While nobody wants the footers and plooters that come with weather delays here at the Aberdeen Standard Investments Ladies Scottish Open over the next four days, Maguire won’t be too bothered if those tightly packed isobars and birling deep lows that are predicted have a bit of fun.

“Hopefully the weather is kind but then again it won’t do us any harm to get a bit of wind and rain which lets the course show its teeth a bit,” said the 24-year-old Irish girl with a mischievous smile.

“Shane (Lowry) performed fantastically well at The Open and the worse the weather got, the better he got,” she added of the recent success of her Irish compatriot. “Hopefully I can do something similar this week.”

READ MORE: Carly Booth looks to roll back the years

The supremely talented Maguire, who won just about everything in the unpaid game and was world amateur No 1 for a record breaking 135 weeks, has enjoyed plenty of success in Scotland and specifically here in East Lothian.

As a 12-year-old, she won the Scottish under-16s Open at Craigielaw, a victory which, in many ways, paved the way for her wider successes.

“That was my first big win outside of Ireland and my first taste of an international field,” said Maguire, who would go to lift the Helen Holm Scottish Women’s Amateur crown at Troon at just 14.

“It made me realise I could go a bit further. It’s lovely to be back in this part of the country and hopefully I get a similar result. Scotland has been good to me.”

Having turned pro last year, after a stellar stint in the US college golf scene, Maguire continues to make terrific strides.
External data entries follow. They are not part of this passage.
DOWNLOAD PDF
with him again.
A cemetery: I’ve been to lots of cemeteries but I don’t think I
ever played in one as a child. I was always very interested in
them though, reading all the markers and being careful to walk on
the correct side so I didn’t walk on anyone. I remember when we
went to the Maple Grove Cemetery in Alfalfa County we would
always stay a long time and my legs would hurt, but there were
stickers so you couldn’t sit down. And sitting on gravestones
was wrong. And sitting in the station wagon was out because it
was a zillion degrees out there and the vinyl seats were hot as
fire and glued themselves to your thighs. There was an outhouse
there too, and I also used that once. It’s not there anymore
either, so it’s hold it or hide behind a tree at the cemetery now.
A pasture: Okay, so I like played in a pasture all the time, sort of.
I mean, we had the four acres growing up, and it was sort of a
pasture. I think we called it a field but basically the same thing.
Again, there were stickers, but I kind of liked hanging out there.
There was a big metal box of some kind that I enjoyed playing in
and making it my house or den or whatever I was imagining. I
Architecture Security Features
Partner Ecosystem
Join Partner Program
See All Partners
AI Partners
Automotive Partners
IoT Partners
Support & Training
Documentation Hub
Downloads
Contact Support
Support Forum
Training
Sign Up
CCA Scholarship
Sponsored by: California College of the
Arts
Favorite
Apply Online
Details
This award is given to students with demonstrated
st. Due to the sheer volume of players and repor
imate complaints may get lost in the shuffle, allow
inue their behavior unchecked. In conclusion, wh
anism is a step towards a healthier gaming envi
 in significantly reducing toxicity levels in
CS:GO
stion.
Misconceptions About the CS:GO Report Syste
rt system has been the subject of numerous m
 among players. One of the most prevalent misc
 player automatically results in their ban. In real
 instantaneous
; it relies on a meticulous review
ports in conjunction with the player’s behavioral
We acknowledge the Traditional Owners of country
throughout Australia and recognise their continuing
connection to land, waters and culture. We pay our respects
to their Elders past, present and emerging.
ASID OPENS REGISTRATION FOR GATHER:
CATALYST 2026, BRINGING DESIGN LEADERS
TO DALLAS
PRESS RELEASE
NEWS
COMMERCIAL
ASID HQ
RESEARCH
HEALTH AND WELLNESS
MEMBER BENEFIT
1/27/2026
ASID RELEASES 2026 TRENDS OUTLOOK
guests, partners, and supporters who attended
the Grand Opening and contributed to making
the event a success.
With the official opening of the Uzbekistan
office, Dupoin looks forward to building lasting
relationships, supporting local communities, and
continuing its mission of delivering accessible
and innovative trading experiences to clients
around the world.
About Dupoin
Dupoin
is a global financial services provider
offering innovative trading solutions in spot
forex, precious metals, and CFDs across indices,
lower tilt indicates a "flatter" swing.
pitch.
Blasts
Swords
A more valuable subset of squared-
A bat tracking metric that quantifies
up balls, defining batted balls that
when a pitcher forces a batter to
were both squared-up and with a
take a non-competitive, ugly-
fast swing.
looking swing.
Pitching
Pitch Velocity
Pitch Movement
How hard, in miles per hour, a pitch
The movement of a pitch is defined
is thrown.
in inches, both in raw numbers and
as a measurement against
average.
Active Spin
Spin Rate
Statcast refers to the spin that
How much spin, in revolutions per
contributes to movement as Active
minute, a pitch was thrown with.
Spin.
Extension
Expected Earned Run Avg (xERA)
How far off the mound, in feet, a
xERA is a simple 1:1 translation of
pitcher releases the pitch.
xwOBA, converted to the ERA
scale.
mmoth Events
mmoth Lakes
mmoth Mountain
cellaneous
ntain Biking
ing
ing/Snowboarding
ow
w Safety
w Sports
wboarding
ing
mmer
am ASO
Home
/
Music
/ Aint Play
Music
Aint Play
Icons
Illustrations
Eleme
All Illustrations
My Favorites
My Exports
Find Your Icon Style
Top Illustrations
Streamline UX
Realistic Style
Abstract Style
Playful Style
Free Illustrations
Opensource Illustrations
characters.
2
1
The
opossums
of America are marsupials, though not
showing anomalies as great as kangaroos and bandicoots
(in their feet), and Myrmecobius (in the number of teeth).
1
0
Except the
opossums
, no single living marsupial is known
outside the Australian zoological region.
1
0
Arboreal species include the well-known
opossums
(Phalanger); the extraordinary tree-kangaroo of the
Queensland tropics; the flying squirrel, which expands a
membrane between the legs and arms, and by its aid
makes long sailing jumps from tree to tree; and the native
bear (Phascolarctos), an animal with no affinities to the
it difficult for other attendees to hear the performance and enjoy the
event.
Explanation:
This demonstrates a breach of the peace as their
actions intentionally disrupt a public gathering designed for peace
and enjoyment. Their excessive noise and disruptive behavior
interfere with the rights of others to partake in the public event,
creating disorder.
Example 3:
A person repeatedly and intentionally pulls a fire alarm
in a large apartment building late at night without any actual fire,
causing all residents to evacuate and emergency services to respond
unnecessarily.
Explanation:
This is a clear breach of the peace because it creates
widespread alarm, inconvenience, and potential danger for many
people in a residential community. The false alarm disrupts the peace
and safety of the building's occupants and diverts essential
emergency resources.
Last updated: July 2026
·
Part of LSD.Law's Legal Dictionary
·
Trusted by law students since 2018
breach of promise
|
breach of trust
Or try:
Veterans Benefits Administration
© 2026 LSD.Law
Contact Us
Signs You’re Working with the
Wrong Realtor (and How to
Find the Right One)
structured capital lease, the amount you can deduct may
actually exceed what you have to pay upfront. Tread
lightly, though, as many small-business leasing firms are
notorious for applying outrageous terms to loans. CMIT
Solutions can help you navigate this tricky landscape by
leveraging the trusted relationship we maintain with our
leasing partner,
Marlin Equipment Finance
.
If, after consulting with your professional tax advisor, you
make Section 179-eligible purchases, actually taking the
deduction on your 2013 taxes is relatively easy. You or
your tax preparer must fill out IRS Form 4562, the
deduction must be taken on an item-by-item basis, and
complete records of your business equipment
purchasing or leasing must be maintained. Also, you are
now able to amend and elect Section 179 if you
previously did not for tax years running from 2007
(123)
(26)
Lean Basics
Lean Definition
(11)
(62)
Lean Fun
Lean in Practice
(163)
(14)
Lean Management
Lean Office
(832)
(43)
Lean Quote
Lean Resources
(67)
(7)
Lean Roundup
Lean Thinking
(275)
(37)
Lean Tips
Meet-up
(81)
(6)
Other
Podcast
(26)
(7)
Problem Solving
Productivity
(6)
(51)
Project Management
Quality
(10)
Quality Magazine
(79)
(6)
READ MORE: Solheim Cup taking shape for skipper Matthew

She earned her Ladies European Tour card at the qualifying school and is set for promotion to the lucrative LPGA Tour having won twice this season on the second-tier Symetra Tour in the USA.

Tipped for great things since her formative years, the canny, composed Maguire is charting a nice, steady course.

“I’ve been lucky, I have the same team around me from my amateur days and the same coach since I was 10 or 11,” she said of those solid foundations.

“While you try to adjust (to turning pro), you want to have that familiarity too. Golf is a very humbling game and it doesn’t take much to win an event one week or miss the cut the next. That’s the nature of it.”

Meanwhile, we’ll see what Mother Nature throws at Maguire this week.